Пока я действительно поняла, что это не сон, а Павел, он прошел мимо нас, засунув руки в карманы, не глядя, и скрылся в темноте.
Потом мне и в самом деле часто снилось, как медленно и жутко – то из вагона поезда, то из толпы людей – выходит Павел, идет мимо меня и я хочу его позвать, но голоса нет. Медленно расступаются переплетенные ветви палисадника, и на скамейке оказывается Павел. Разрывается завеса музыки в зале ДК, и в рухнувшей на мою голову тишине стоит Павел. Иду среди старых, разваленных, поросших мхом могил, а из-за одной из них выходит Павел. Тьфу-тьфу, он жив, слава Богу, оба мы живы, кто где, кто как.
Раздавленная каменной плитой, я стояла, а Геннадий все еще обнимал меня. Через его плечо я смотрела в темноту, куда ушел Павел. Геннадий, понятно, тут ни при чем, но его бы я ни за что не вернула в этот город и даже в его собственную жизнь – пусть бы он родился на сто лет позже или раньше меня, хотя я знаю, не случись этого сдвига в моей жизни, требовательная любовь Павла явилась бы для нас обоих тяжелым испытанием, ведь в чем-то важном мы были совсем разные, несмотря на наше внешнее сходство, которое нас обманывало. А по совести, так я должна быть благодарна Геннадию, ведь из-за него у меня есть повод думать, что на свете есть любовь и у меня была когда-то ее огромная возможность. Но, несмотря на то, что я это понимаю, Геннадия я бы не вернула в этот город, хоть он был здесь тогда и сейчас где-то есть, как я и Павел, – все мы где-то есть, живем, работаем, числимся, кто где, кто как, но в общем довольно сносно, как все.
Музыка
Вероника была худой, болезненной девочкой с таким странным выражением глаз, что про нее говорили: спит наяву. У нее было искривление позвоночника, и это обстоятельство вырвало ее из веселого круга товарищей и вынудило подружиться с совсем другими мальчиками и девочками, с которыми она лежала в больнице на вытяжении, заказывала корсеты в ортопедическом предприятии и консультировалась у врачей. Когда это обнаружилось, мать забрала ее из музыкальной школы. Вероникины новые товарищи по несчастью находились в разной стадии болезни: одна девочка была горбата – очень начитанная девочка, добрая душа, умница; другая наоборот – у нее был сколиоз только первой-второй степени, ерунда сущая, по мнению Вероники.

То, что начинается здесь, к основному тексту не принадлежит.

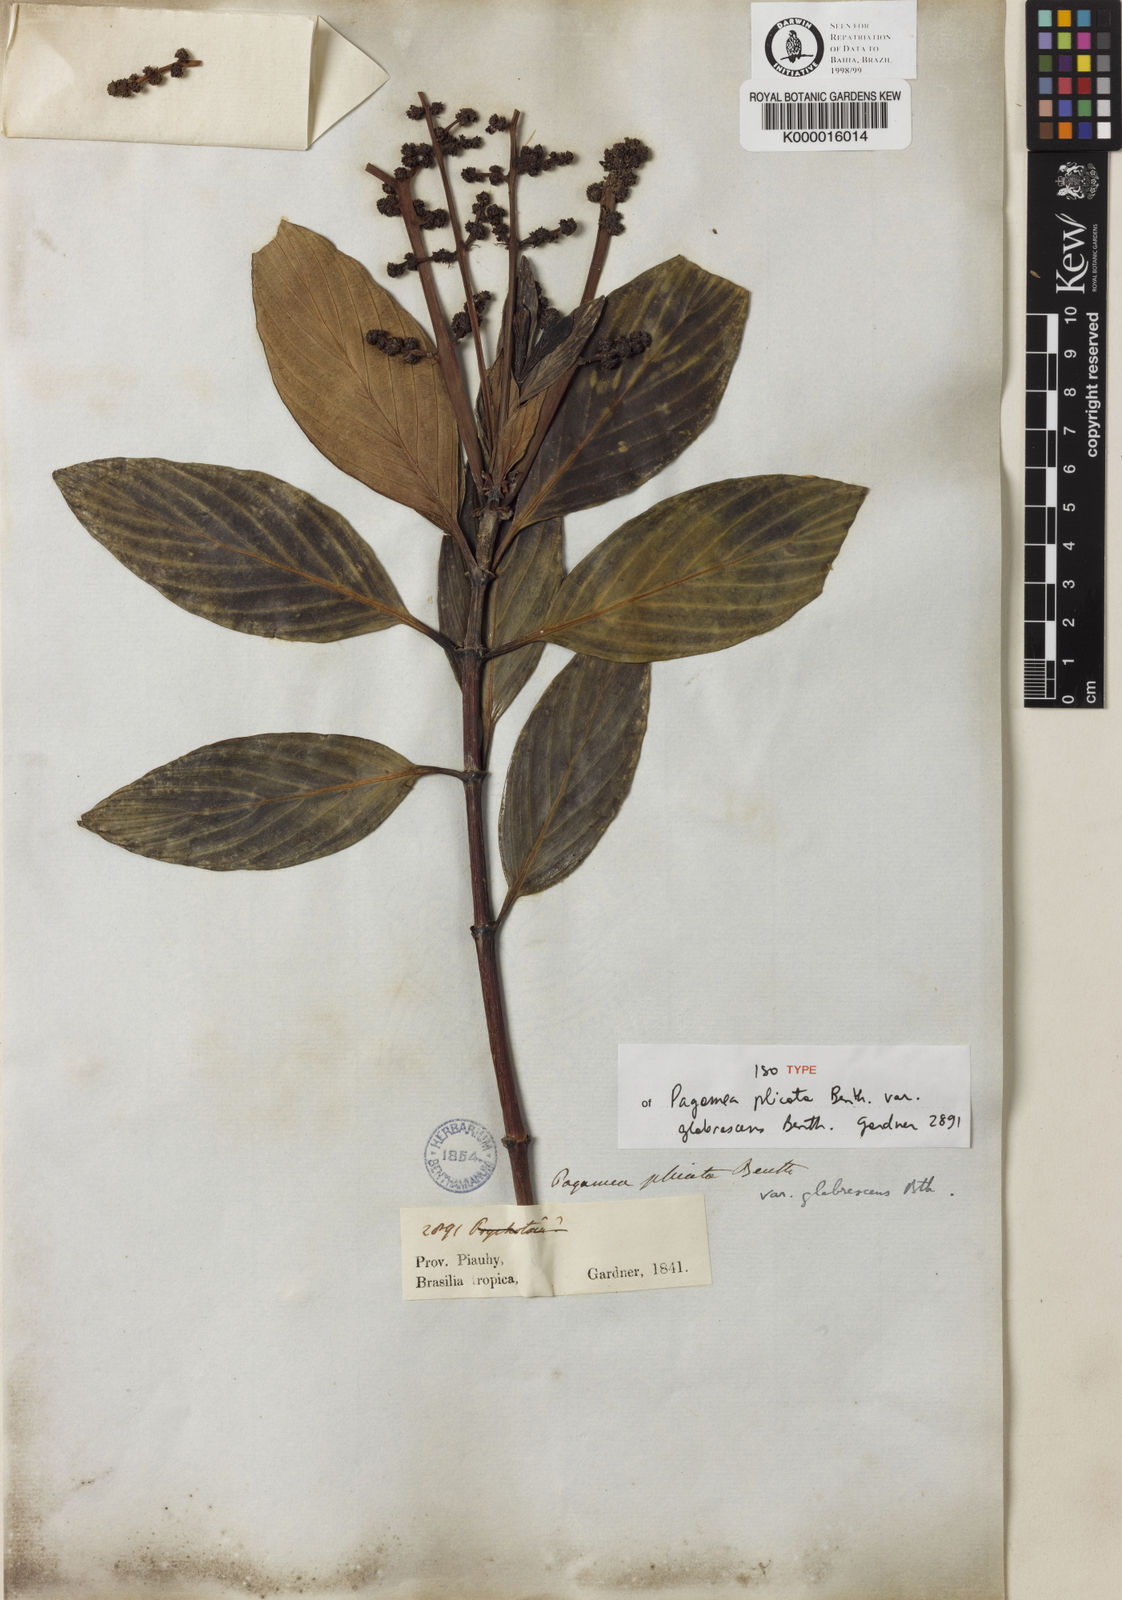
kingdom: Plantae
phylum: Tracheophyta
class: Magnoliopsida
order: Gentianales
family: Rubiaceae
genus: Pagamea
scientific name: Pagamea plicata
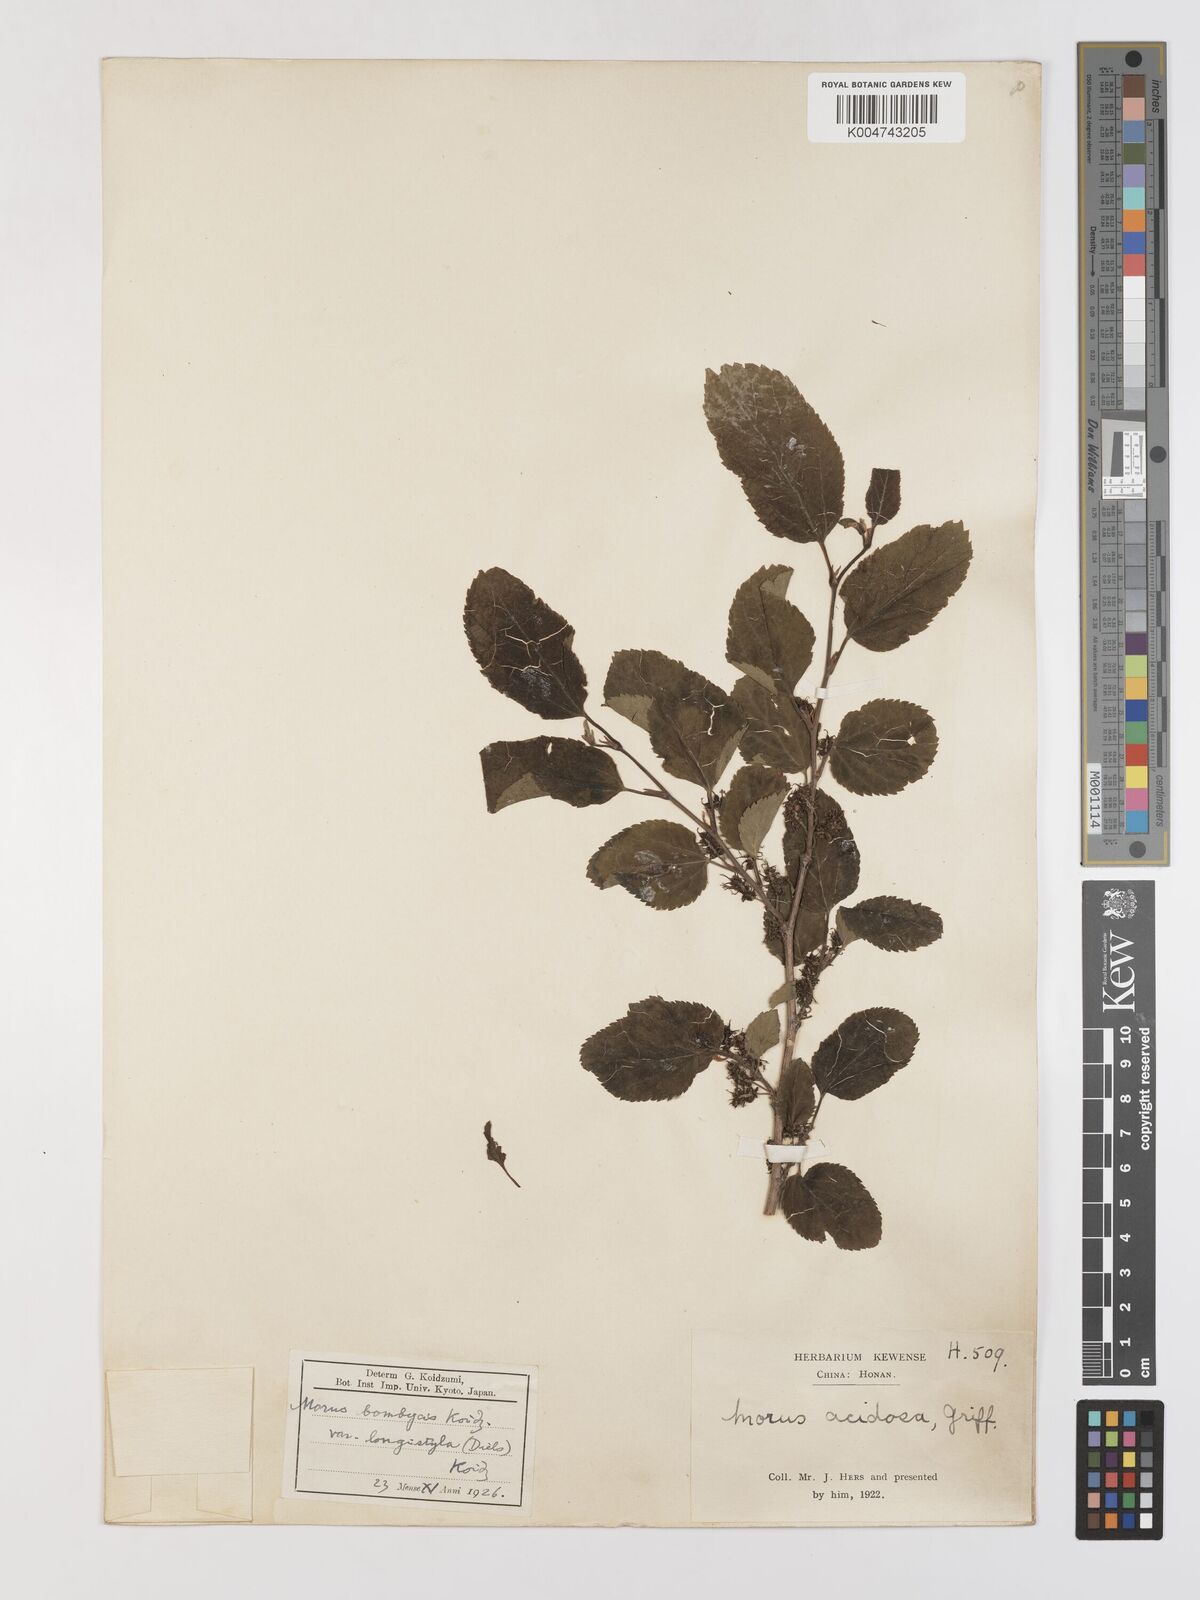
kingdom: Plantae
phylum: Tracheophyta
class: Magnoliopsida
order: Rosales
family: Moraceae
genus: Morus
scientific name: Morus indica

Это была весьма благополучная девочка, хотя ее родители совершенно спали с лица от горя. Вероникина же третья степень, при которой обычно предлагали операцию, казалась им верхом бедствия. Вероника носила корсет и ортопедическую обувь, так как у нее одна ножка была короче другой, делала зарядку на шведской стенке, три месяца в году лежала в больнице на вытяжении и знала, что ей надо во что бы то ни стало продержаться в своей третьей степени аж до восемнадцати лет, пока кости не затвердеют и горб уже не вырастет. В то время у нее просто выступала лопатка, это было не так уж заметно непосвященным. Но до восемнадцати было еще плыть и плыть, пока ей было только пятнадцать, и летом ее отправили в санаторий, в Нальчик, на двадцать восемь дней набраться жизненных сил и отдохнуть.
Любовь случилась грозной, отчаянной, единственной и потрясшей ее с такой силой, что будь она деревом, ее вырвало бы с корнем, но она была не деревом, а девочкой, внутри ее еле-еле брезжила женщина к тому времени, но никто этого не видел, как не видят в тугом бутоне цветка, на нее уже неотвратимо, как прилив, надвигалась музыка, и жизнь в ней медленно, величаво, как тот же цветок, тянулась к миру, переполненному гулом нарастающей в душе музыки.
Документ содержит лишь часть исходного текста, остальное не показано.